Sa fondation doit d'abord être appréhendée dans le contexte de l'essor politique de la colonie, que la création du Conseil Représentatif de la Côte Française des Somalis et Dépendances tend à accélérer notablement. L'Amicale s'inscrit activement dans les enjeux de l'après-guerre, non seulement au profit de ses adhérents, mais également avec l'ambition d'influencer le sort de ce qui apparaît déjà comme une communauté nationale traversée par d'importantes dynamiques d'inclusion et d'exclusion. Elle témoigne également de l'affirmation et de l'enchevêtrement des ambitions politiques personnelles et communautaires après 1945.
En second lieu, ce rassemblement nous conduira à interroger l'évolution du référentiel identitaire djiboutien dans les années 1940, en lien avec le développement du nationalisme somali. L'Amicale constitue, dès son origine, un groupe étroitement surveillé, suspecté de chercher à rallier tous les Somalis de France et d'Afrique du Nord au bloc somali anglo-italo-abyssin.

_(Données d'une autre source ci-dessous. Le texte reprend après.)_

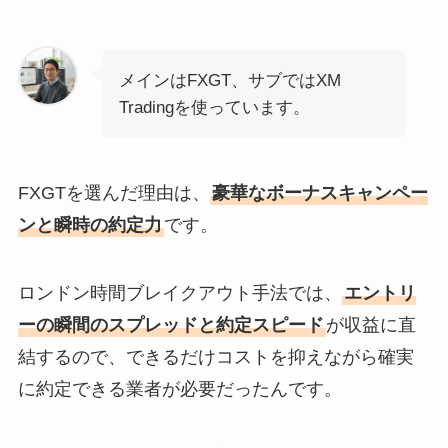
メインはFXGT、サブではXM
Tradingを使っています。
FXGTを選んだ理由は、
豪華なボーナスキャンペー
ンと瞬時の約定力
です。
ロンドン時間ブレイクアウト手法では、
エントリ
ーの瞬間のスプレッドと約定スピード
が収益に直
結するので、できるだけコストを抑えながら確実
に約定できる業者が必要だったんです。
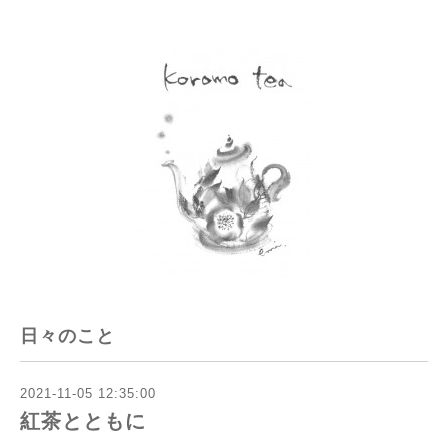
日々のこと
2021-11-05 12:35:00
紅茶とともに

Identifiées par le SDECE et les services de la Sûreté, les circulations entre l'Amicale et les comités affiliés à la « Somali Youth League » démontrent la perméabilité de ces organisations. Elles accréditent également la thèse du rôle actif joué par les marins résidant à Marseille dans l'écriture mouvementée de l'identité djiboutienne, en lien avec la notion de nationalisme à longue distance (Anderson 1983).
Susceptible d'éclairer au sens large le rôle politique des diasporas africaines, cette communication permettra de mettre en lumière un pan inédit de l'histoire de la Côte française des Somalis et d'interroger le rôle joué par les Djiboutiens "d'outre-mer" dans la construction nationale et le cheminement du territoire vers l'indépendance. Cette étude s'inscrit ainsi dans le champ d'un plus vaste programme scientifique dédié à l'écriture de la « djiboutienneté » au cours du XXe siècle. Elle prend également appui sur des travaux explorant les circulations et les pratiques des marins africains dans la cité phocéenne (Bertoncello et Brédeloup 1999).